Я старался успокоить своего друга. Можно и даже должно возвратиться к прежней жизни, опять сойтись с Верочкой, впереди целая будущность.
– Никогда, никогда! Я докажу ей, докажу! Здесь жизнь, а не там… Там обман!..
– Но тогда отчего же тебе так тяжело здесь, где правда?
– Потому что я не привык, потому что нас калечат с детства и мы ни на что не способны. Ты думаешь, может быть, что я получаю что-нибудь от своих хозяев-огородников? Ни копейки! Я сам заплатил, чтобы они взяли меня на лето, потому что им натолковал какой-то кабацкий адвокат, что я опасный человек. Я заплатил им пятьдесят рублей. И до сих пор я чужой для них. Чем больше я стараюсь, чем усерднее я работаю, тем презрительнее они относятся ко мне: положим, это добродушное презрение, но все-таки презрение! А между собой они зовут меня блажным.
А если бы ты знал, сколько насмешек, косых взглядов выдержал я, пока научился сносно работать… Ведь я не умел взять заступа в руки. Ты, может быть, думаешь, что землю можно копать так сразу; нет, брат, это наука, и трудная наука! Потом, я никак не могу привыкнуть к их пище. Только по воскресеньям они готовят горячее, и то в борще с трудом можно изловить кусочек жирной, противной говядины, а то всю неделю мы питаемся хлебом, квасом и огурцами. За эти три месяца я ни разу не был сыт, я голоден и теперь…
Я с сожалением посмотрел на его исхудалое лицо; по бледным щекам струились слезы, и в глубоко запавших глазах горел лихорадочный огонь.
Я сделал движение рукой к боковому карману, где у меня лежал бумажник с деньгами. Малиновский понял мое намерение.
– Ты хочешь дать мне денег? Напрасно. У меня есть деньги, и, может быть, больше, чем у тебя, но я чувствовал бы себя преступником, если бы позволил себе съесть что-нибудь такое, чего не едят мои хозяева. Ведь они тоже питаются квасом и огурцами и работают вдвое больше меня, а если бы ты посмотрел, какие они здоровяки!..

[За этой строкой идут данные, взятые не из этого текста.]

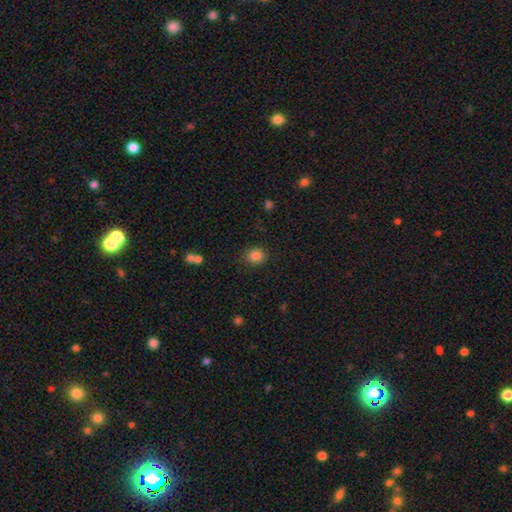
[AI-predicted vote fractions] smooth 85%, star or artifact 10%, featured or disk 4%. Down the decision tree: how rounded — round (75%); merging — none (83%).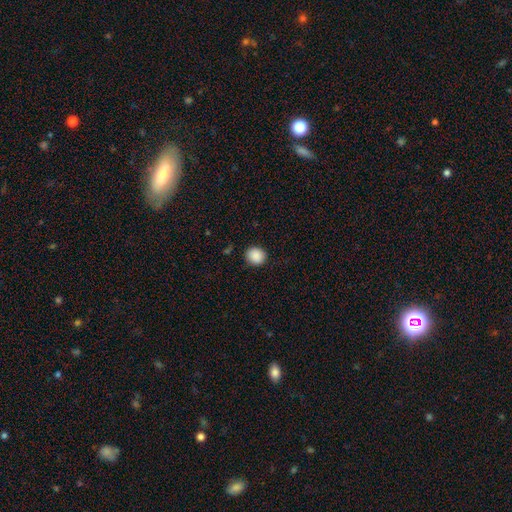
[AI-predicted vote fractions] Smooth or featured? smooth (89%)
How rounded? round (82%)
Merging? none (89%)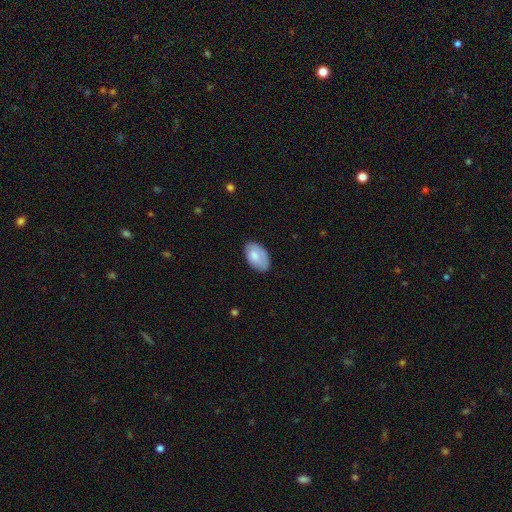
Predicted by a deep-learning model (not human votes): A smooth galaxy with no disk features (78%) that is in between round and cigar-shaped (93%).

Vote fractions:
- Smooth or featured? smooth: 78% / featured or disk: 16% / star or artifact: 6%
- How rounded? in between: 93% / round: 5% / cigar-shaped: 1%
- Merging? none: 74% / minor disturbance: 20% / major disturbance: 4% / merger: 1%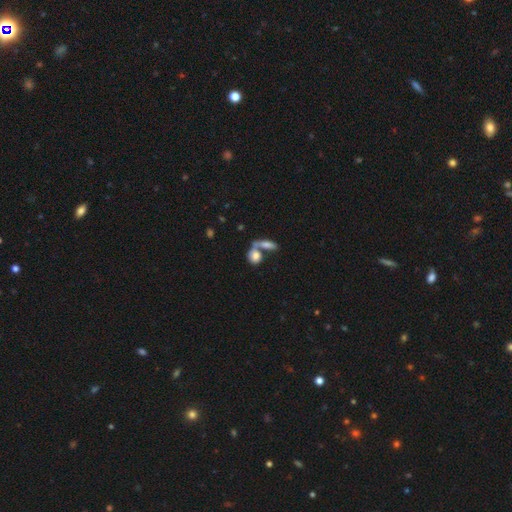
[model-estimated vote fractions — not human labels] Smooth or featured: smooth — 75% (featured or disk — 16%)
How rounded: in between — 47% (round — 46%)
Merging: merger — 51% (none — 35%)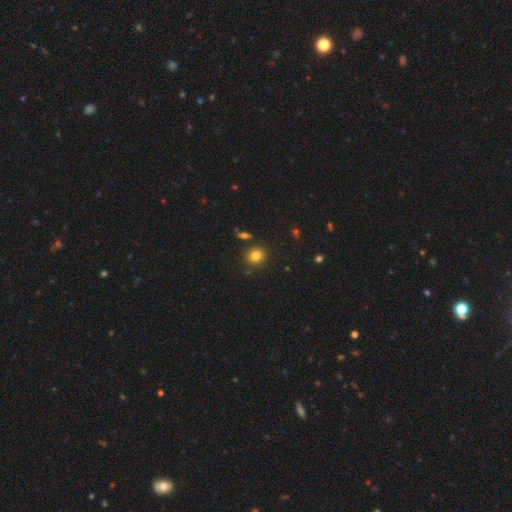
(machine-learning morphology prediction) This is clearly a smooth galaxy (81%). How rounded: clearly round (88%). Merging: clearly none (85%).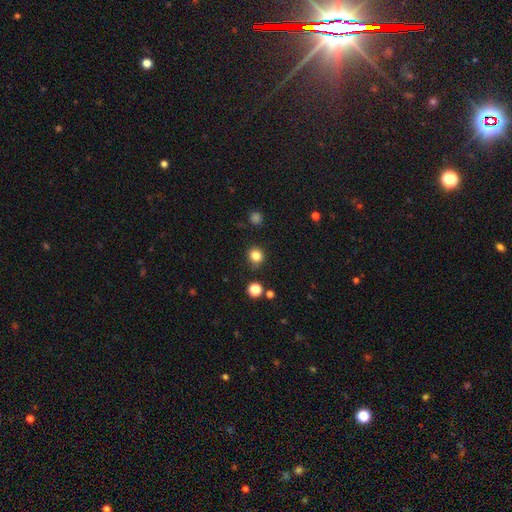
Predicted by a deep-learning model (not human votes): Smooth or featured? Predicted: smooth (p=0.83). How rounded? Predicted: round (p=0.89). Merging? Predicted: none (p=0.86).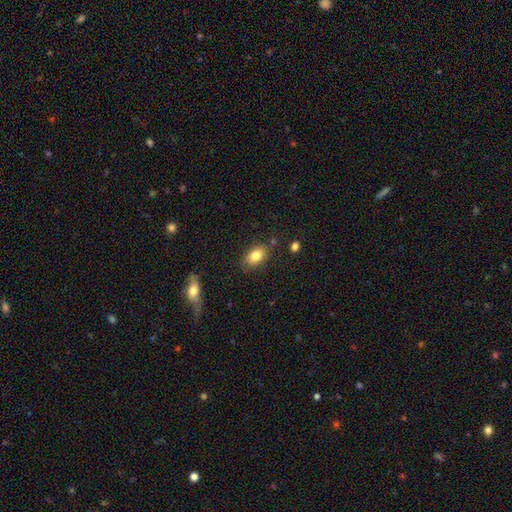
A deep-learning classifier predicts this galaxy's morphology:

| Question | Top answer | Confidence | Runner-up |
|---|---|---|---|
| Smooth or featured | smooth | 82% | featured or disk (10%) |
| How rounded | in between | 88% | round (9%) |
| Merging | none | 82% | minor disturbance (12%) |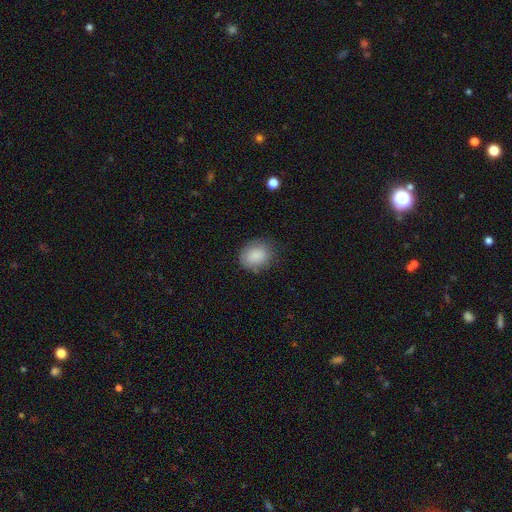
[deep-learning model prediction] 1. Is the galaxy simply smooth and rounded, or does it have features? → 87% smooth, 7% star or artifact, 6% featured or disk.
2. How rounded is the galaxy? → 53% round, 46% in between, 1% cigar-shaped.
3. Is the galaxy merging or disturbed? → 76% none, 18% minor disturbance, 5% major disturbance, 1% merger.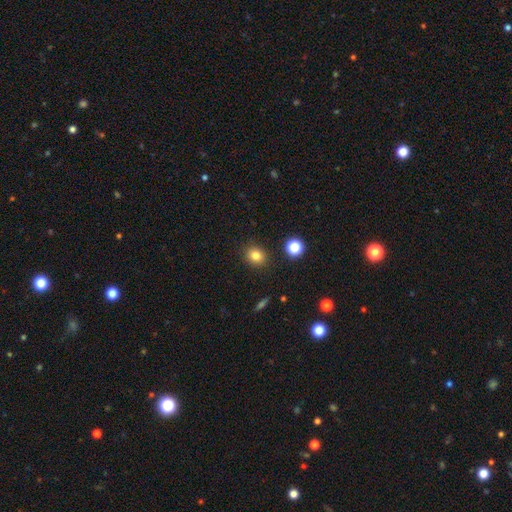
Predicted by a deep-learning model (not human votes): This appears to be a smooth galaxy with no disk features (80%) that is round (75%). Merging: none (89%).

Он с тоской ожидал ответа, и я сказал ему, что не вижу никакого смысла в его последнем увлечении.
– Кому ты принесешь здесь ту пользу, которую бы наверно принес в другом месте с твоими способностями и жаждой к добру? И ведь ты губишь себя этой игрой в настоящего человека, ты, наконец, доконаешь, убьешь себя этой жизнью!
– Туда и дорога!
Он посмотрел на меня, и хотя я прочитал в его уже сухих, но воспаленных глазах скорбь о разбитой жизни, но по отрывистому тону, каким он сказал свою последнюю фразу, я понял, что возражения бесполезны. И я встал, чтобы уйти.
Пожимая мне руку, Малиновский просил меня ни в каком случае не приходить больше сюда, на баштан, и я согласился.
Когда мы вышли из сторожки, он посмотрел вокруг себя на темнеющие в залитой солнцем безоблачной дали леса, посмотрел на меня. В глазах его светился вопрос.